I want to use guided alignmen for handeling <unk> and I use multi sources, and I should set aligned file of my first training source. is that correct?
so in this case, does the line numbers or sentences legnth (in the aligned file) has influenc in the result of handeling <nuk>? I mean, is there any differncs which source file i choose to set for the train-alignments?
You should choose the source file for which the alignments were generated. Does it answer your question?
That being said, I would not recommend using guided alignment to handle UNK. It can work but this makes the training procedure more complex and error-prone.
Subword encoding is a first step if you did not get to it yet. You can also look into the --byte_fallback option from SentencePiece to further reduce unknowns.
I think I might explain my intention wrong so just fo r being sure that we are in same page: I use subword and SentencePiece but there is still some <unk> tokens during translation. I want to use train_alignments to put source tokens in translation (instead of <unk>), do you still recommend not to use that?

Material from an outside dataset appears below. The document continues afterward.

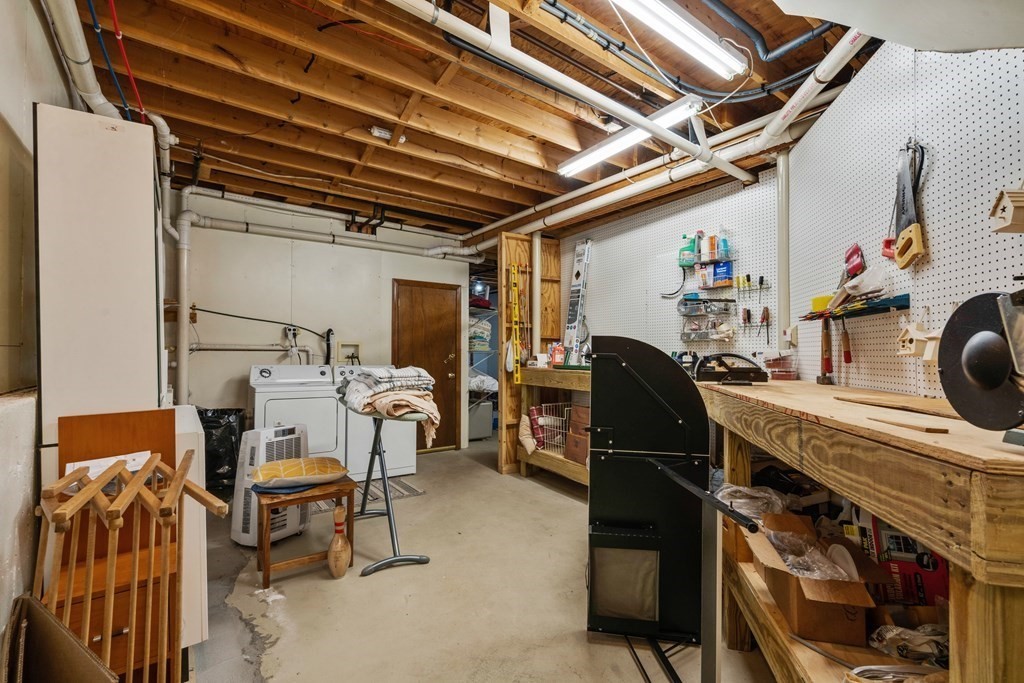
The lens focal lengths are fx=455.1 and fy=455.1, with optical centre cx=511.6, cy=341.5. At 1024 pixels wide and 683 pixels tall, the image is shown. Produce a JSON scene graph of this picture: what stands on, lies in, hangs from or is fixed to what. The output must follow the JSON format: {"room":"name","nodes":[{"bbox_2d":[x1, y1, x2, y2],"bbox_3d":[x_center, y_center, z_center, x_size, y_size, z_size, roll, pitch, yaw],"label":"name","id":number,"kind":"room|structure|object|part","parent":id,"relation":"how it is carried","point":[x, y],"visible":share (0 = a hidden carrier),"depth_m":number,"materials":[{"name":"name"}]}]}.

agian I think I’m doing something wrong, I just set the firs source in train_alignments, but I got this error:
ValueError: 1 alignment files were provided, but 8 were expected to match the number of data files
There are ways to avoid most (if not all) UNK using SentencePiece (see for example --byte_fallback). For this reason, alignments are no longer frequently used to handle UNK. Again, it can work but it is more work and the results are sometimes unexpected. You should try both I guess.
Are you using multi-source, or weighted datasets, or both?
When using multi-source, you should pass the alignment file of the first source with the target.
When using weighted datasets, you should pass one alignment file per dataset.